Offering up a rotation of beautiful drawings of neurons by the late Santiago Ramón y Cajal, “the Godfather of neuroscience,” and even sketching out the tree-like structures herself, Zuo passionately explains her latest study of synapse plasticity in the brain, which has shed light on the way we learn. By mapping out the formation and loss of new “spines” on the dendrites of mice as they learn a new motor skill, she's able to track the creation and loss of new synapse connections in the brain.
“What we’ve found is a huge spine increase in connections during the initial learning phase,” says Zuo.
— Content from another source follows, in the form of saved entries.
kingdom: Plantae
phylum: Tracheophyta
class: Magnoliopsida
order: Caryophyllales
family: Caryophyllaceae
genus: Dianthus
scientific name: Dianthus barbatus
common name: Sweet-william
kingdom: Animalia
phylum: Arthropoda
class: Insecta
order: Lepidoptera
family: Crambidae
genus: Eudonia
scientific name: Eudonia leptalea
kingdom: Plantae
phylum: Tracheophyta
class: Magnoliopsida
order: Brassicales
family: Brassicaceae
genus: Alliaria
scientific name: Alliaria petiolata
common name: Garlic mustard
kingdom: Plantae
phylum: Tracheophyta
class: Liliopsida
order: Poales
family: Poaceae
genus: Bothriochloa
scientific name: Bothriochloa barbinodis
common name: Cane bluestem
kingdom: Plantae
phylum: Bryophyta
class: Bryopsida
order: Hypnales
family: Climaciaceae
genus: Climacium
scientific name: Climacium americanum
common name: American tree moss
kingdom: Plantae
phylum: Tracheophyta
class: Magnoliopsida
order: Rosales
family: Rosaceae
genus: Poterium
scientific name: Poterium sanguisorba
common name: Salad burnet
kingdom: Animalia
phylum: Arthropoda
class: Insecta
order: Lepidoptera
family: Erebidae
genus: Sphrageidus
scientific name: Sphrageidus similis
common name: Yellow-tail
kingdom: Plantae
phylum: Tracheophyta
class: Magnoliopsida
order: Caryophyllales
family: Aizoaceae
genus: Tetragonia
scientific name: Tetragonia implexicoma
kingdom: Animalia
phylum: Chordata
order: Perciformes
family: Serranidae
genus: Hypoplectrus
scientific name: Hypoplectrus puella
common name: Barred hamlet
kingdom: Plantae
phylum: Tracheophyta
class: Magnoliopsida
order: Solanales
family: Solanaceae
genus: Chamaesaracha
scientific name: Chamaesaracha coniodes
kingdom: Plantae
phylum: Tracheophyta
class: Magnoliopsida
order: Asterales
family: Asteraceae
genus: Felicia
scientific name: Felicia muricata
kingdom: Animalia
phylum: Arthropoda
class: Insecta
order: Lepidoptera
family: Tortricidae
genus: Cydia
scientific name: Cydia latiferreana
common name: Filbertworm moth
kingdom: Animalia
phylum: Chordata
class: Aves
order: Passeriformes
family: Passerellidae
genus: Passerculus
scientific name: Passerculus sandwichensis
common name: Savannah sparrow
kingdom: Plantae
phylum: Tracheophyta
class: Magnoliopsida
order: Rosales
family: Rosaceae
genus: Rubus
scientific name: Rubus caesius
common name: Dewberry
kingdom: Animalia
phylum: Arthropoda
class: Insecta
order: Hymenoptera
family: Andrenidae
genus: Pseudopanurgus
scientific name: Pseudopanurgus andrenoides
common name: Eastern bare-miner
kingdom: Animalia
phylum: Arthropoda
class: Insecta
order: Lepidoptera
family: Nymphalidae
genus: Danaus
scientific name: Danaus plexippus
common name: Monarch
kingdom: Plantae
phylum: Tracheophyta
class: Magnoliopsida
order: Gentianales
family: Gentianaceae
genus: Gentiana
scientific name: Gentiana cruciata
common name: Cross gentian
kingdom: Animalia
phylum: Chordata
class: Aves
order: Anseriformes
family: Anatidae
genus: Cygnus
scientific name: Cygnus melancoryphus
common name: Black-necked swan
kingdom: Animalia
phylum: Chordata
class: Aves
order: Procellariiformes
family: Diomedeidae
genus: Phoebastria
Curiously, on the second day, and during the consolidation phase, the amount of synapse loss also increases. “So that means that during the period of time we are learning, we are not actually making more connections in the brain, we are rerouting the brain. So we are making some new connections, but at an expense of losing some.”
The mystery of what we are losing when we learn something new intrigues Zuo. “It’s the reason many people say that the brain has a capacity well beyond what we are using,” she says.
And even while her studies focus on motor skills, she hopes her findings will inform learning strategies across the board. “Completely different brain circuits are involved in different types of memory,” says Zuo, who points out that we don’t actually know where those memories are stored in the brain. “If I want to learn English and French, then should I learn English for one year then learn French for one year? Or English one day, French one day—which is better? I still don’t know, but that is the hope behind the study,” says Zuo.